En l’image spéculaire, l’enfant prend son identité, et, pour qu’il en soit ainsi, il ne convient pas que le « miroir » renvoie une image qui ne serait que la sienne. L’originalité de son propre visage s’enracine dans l’originalité des visages qu’il contemple. Lui et eux sont de la même race. N’est-ce pas une des caractéristiques de l’enfant que de finir par ressembler à ceux avec lesquels il vit ? On dit de lui qu’il a « un air de famille » ; on parle aussi du « sang » : ce « je ne sais quoi » ainsi désigné n’est pas suffisamment expliqué par la stricte hérédité ; il s’agit de bien plus, de la vie même qui se transmet en héritage et dont les composantes sont multiples. Ce sont celles précisément de la matrice raciale. Pour faire partie de l’ethnie noire, il ne suffit pas d’avoir la peau chargée de pigments, les cheveux crépus et les lèvres épaisses, il faut qu’en ce substrat se synthétise, en une nouvelle vie d’homme, le faisceau de vecteurs qui fait un héritage humain. La race ainsi conçue comme le véhicule actif de l’expérience humaine a les caractères du « mythe ». Hors de cette ligne de force directrice, de ce « milieu » qui fait cristalliser le petit d’homme en sujet d’expérience, le corps trouve difficilement sa signification pour autrui.

L’observation de certains individus auxquels il a manqué le support de l’environnement racial nous aidera à comprendre ce qui se passe lorsque, dans le développement d’une vie d’homme, s’effrite ou est absente l’insertion dans une race. Le jeu du miroir décrit plus haut devenant impossible, le sujet n’acquiert jamais son identité : il se voit ou comme isolé, coupé des autres (le miroir ne lui renvoie que son image) ou comme indéfiniment confondu dans une multitude de visages qui sont tous le sien.

**Informations fournies**

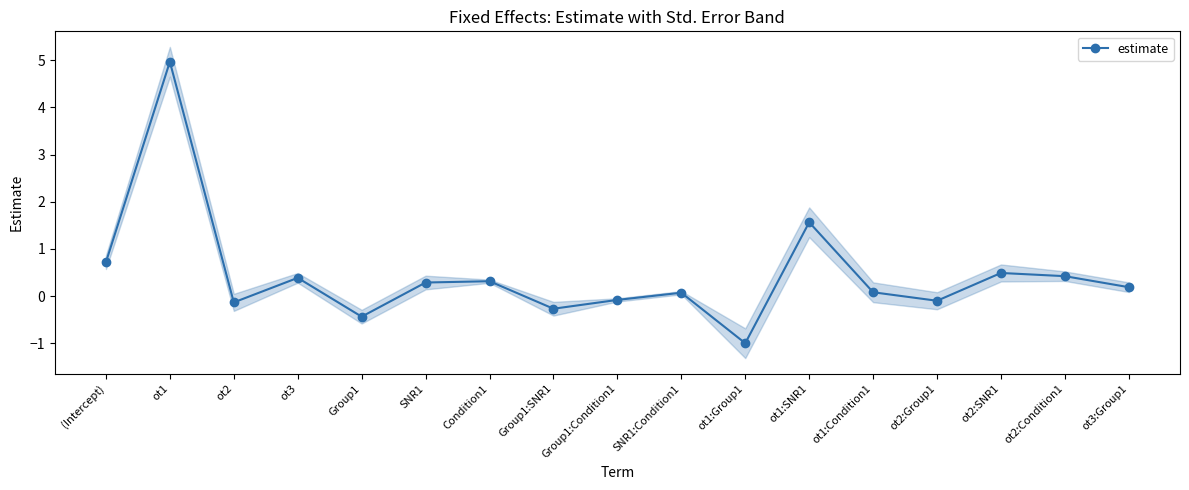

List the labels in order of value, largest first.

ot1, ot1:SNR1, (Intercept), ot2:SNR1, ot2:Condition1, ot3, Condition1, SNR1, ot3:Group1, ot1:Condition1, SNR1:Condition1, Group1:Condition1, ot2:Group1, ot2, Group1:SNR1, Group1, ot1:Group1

**Vos consignes**
Recopiez en entier l'extrait sur l'image du miroir et l'identité de l'enfant, mot pour mot et sans rien modifier.

**Réponse**
En l’image spéculaire, l’enfant prend son identité, et, pour qu’il en soit ainsi, il ne convient pas que le « miroir » renvoie une image qui ne serait que la sienne. L’originalité de son propre visage s’enracine dans l’originalité des visages qu’il contemple. Lui et eux sont de la même race. N’est-ce pas une des caractéristiques de l’enfant que de finir par ressembler à ceux avec lesquels il vit ? On dit de lui qu’il a « un air de famille » ; on parle aussi du « sang » : ce « je ne sais quoi » ainsi désigné n’est pas suffisamment expliqué par la stricte hérédité ; il s’agit de bien plus, de la vie même qui se transmet en héritage et dont les composantes sont multiples. Ce sont celles précisément de la matrice raciale. Pour faire partie de l’ethnie noire, il ne suffit pas d’avoir la peau chargée de pigments, les cheveux crépus et les lèvres épaisses, il faut qu’en ce substrat se synthétise, en une nouvelle vie d’homme, le faisceau de vecteurs qui fait un héritage humain. La race ainsi conçue comme le véhicule actif de l’expérience humaine a les caractères du « mythe ». Hors de cette ligne de force directrice, de ce « milieu » qui fait cristalliser le petit d’homme en sujet d’expérience, le corps trouve difficilement sa signification pour autrui.

L’observation de certains individus auxquels il a manqué le support de l’environnement racial nous aidera à comprendre ce qui se passe lorsque, dans le développement d’une vie d’homme, s’effrite ou est absente l’insertion dans une race. Le jeu du miroir décrit plus haut devenant impossible, le sujet n’acquiert jamais son identité : il se voit ou comme isolé, coupé des autres (le miroir ne lui renvoie que son image) ou comme indéfiniment confondu dans une multitude de visages qui sont tous le sien.